…Алексей Михайлович особенно являлся во всем своем царственном великолепии в большие праздники Православной церкви, блиставшие в то время пышностью и своеобразием обрядов, соответствующих каждому празднику; они доставляли царю возможность на разные лады выказать свое наружное благочестие и свое монаршее величие.
…Перед большими праздниками царь, по обряду, должен был совершать дела христианского милосердия — ходил по богадельням, раздавал милостыню, посещал тюрьмы, выкупал должников, прощал преступников.
…То был обряд, такой же обряд, какими были: умовение ног, ведение осла, раздача красных яиц и т. п. Величие царское не умалялось от этого соприкосновения с нищетою, как равно и нищета не переставала быть тем же, чем была по своей сущности. То был только обряд. Приветливый, ласковый царь Алексей Михайлович дорожил величием своей царственной власти, своим самодержавным достоинством; оно пленяло и насыщало его. Он тешился своими громкими титулами и за них готов был проливать кровь. Малейшее случайное несоблюдение правильности титулов считалось важным уголовным преступлением.
…Служилым и приказным людям было так хорошо под самодержавною властью государя, что собственная их выгода заставляла горою стоять за нее. С другой стороны, однако, это подавало повод к крайним насилиям над народом. Злоупотребления насильствующих лиц и прежде тягостные не только не прекратились, но еще более усилились в царствование Алексея, что и подавало повод к беспрестанным бунтам. Кроме правительствующих и приказных людей, царская власть находила себе опору в стрельцах, военном, как бы привилегированном сословии. При Алексее Михайловиче они пользовались царскими милостями, льготами, были охранителями царской особы и царского дворца. Последующее время показало, чего можно было ожидать от таких защитников. Иностранцы очень верно замечали, что в почтении, какое оказывали тогдашние московские люди верховной власти, было не сыновнее чувство, не сознание законности, а более всего рабский страх, который легко проходил, как только представлялся случай, и оттого, если по первому взгляду можно было сказать, что не было народа более преданного своим властям и терпеливо готового сносить от них всякие утеснения, как русский народ, то, с другой стороны, этот народ скорее, чем всякий другой, способен был к восстанию и отчаянному бунту. Многообразные события такого рода вполне подтверждают справедливость этого взгляда.
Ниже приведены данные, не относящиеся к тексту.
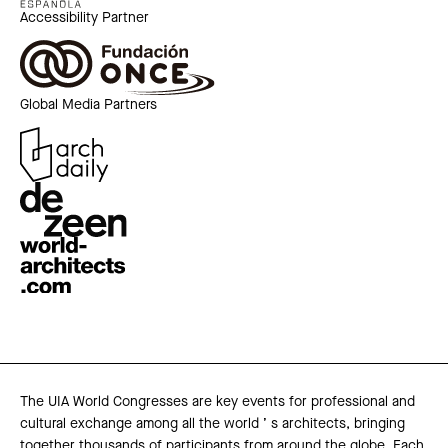
Accessibility Partner
Global Media Partners
The UIA World Congresses are key events for professional and
cultural exchange among all the world ’ s architects, bringing
together thousands of participants from around the globe. Each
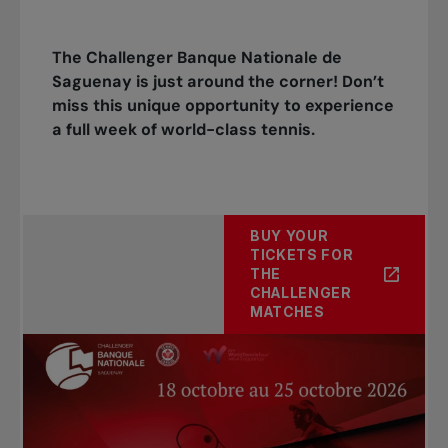
The Challenger Banque Nationale de
Saguenay is just around the corner! Don’t
miss this unique opportunity to experience
a full week of world-class tennis.
BUY YOUR
TICKETS FOR
THE
CHALLENGER
MATCHES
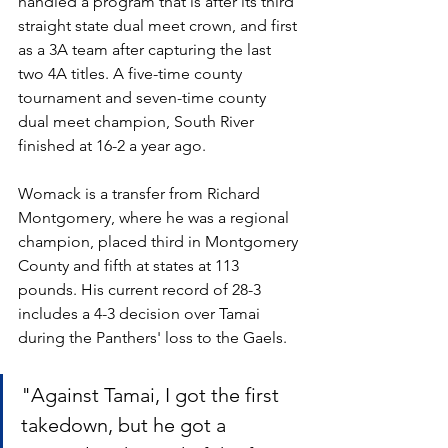
handled a program that is after its third 
straight state dual meet crown, and first 
as a 3A team after capturing the last 
two 4A titles. A five-time county 
tournament and seven-time county 
dual meet champion, South River 
finished at 16-2 a year ago.
Womack is a transfer from Richard 
Montgomery, where he was a regional 
champion, placed third in Montgomery 
County and fifth at states at 113 
pounds. His current record of 28-3 
includes a 4-3 decision over Tamai 
during the Panthers' loss to the Gaels. 
"Against Tamai, I got the first 
takedown, but he got a 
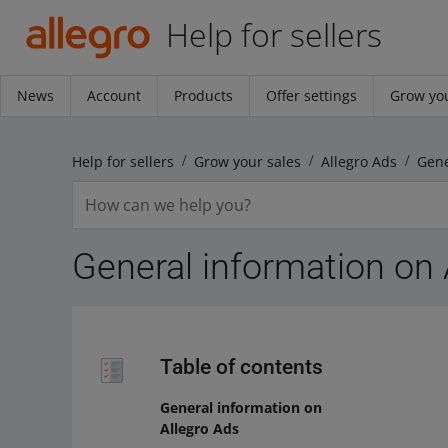
Help for sellers
News
Account
Products
Offer settings
Grow you
Help for sellers
Grow your sales
Allegro Ads
Gene
General information on 
Table of contents
General information on
Allegro Ads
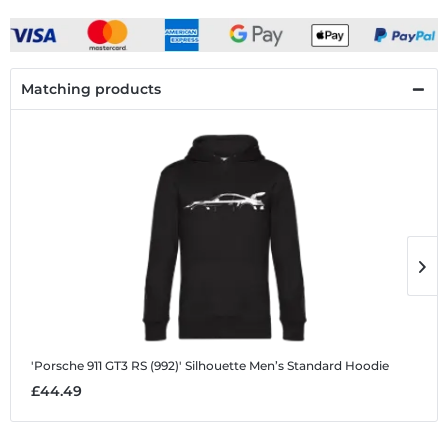
Matching products
'Porsche 911 GT3 RS (992)' Silhouette
Men’s Standard Hoodie
'
£44.49
£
При господстве страха в отношениях подданных к власти, естественно, законы и распоряжения, установленные этою властью, исполнялись настолько, насколько было слишком опасно их не исполнять, а при всякой возможности их обойти, при всякой надежде остаться без наказания за их неисполнение, они пренебрегались повсюду, и оттого верховная власть, считая себя всесильною, была на самом деле часто бессильна. Так и было при Алексее Михайловиче. Несмотря на превосходные качества этого государя как человека, он был неспособен к управлению: всегда питал самые добрые чувствования к своему народу, всем желал счастья, везде хотел видеть порядок, благоустройство, но для этих целей не мог ничего вымыслить иного, как только положиться во всем на существующий механизм приказного управления. Сам считая себя самодержавным и ни от кого не зависимым, он был всегда под влиянием то тех, то других; но безукоризненно честных людей около него было мало, а просвещенных и дальновидных еще менее. И оттого царствование его представляет в истории печальный пример, когда, под властью вполне хорошей личности, строй государственных дел шел во всех отношениях как нельзя хуже».
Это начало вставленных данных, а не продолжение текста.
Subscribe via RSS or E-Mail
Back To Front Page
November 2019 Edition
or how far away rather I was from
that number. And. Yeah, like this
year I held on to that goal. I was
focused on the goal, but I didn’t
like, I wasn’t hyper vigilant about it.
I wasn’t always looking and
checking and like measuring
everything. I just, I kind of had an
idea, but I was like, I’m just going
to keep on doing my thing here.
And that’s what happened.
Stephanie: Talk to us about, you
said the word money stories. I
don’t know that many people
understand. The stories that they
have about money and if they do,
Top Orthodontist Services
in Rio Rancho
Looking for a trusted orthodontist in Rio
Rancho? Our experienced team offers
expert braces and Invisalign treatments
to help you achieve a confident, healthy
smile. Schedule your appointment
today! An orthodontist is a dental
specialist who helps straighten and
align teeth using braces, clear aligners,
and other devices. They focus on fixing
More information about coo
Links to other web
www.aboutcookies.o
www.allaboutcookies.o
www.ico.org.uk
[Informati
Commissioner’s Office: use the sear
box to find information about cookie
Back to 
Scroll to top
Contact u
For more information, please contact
Когда приходилось принимать решения быстрые и правильные, московский царь предпочитал, чтобы это сделал за него кто-то другой. Так вот было и на этот раз. Получив письмо от Хмельницкого, Алексей сразу представил картину недалекого прошлого — Смуту.
И еще одну картинку, из своего недавнего прошлого, когда городская чернь и стрельцы взбунтовались против ближайших его бояр — Траханиотова, Морозова, Плещеева, которых (вполне справедливо) считали виновниками удорожания жизни. Тогда бунтом была охвачена вся Москва. Этот бунт 1648 года он никак не мог забыть. Даже ввел после мятежа особое уложение, в котором имелась особая статья — „О государской чести и о государевом дворе", где были „указаны разные случаи измены, заговоров против государя, а также и бесчинств, которые могли быть совершены на государевом дворе. С этих пор узаконивается страшное государево „дело и слово". Доносивший на кого-нибудь в измене или в каком-нибудь злоумышлении объявлял, что за ним есть „государево дело и слово". Тогда начинался розыск „всякими сыски" и по обычаю употребляли при этом пытку. Но и тот, кто доносил, в случае упорства ответчика, также мог подвергнуться беде, если не докажет своего доноса: его постигало то наказание, какое постигло бы обвиняемого. Страх казни за неправый и неудачный донос подрывался другою угрозою: за недонесение о каком-нибудь злоумышлении против царя обещана была смертная казнь; даже жена и дети царского недруга подвергались смертной казни, если не доносили на него».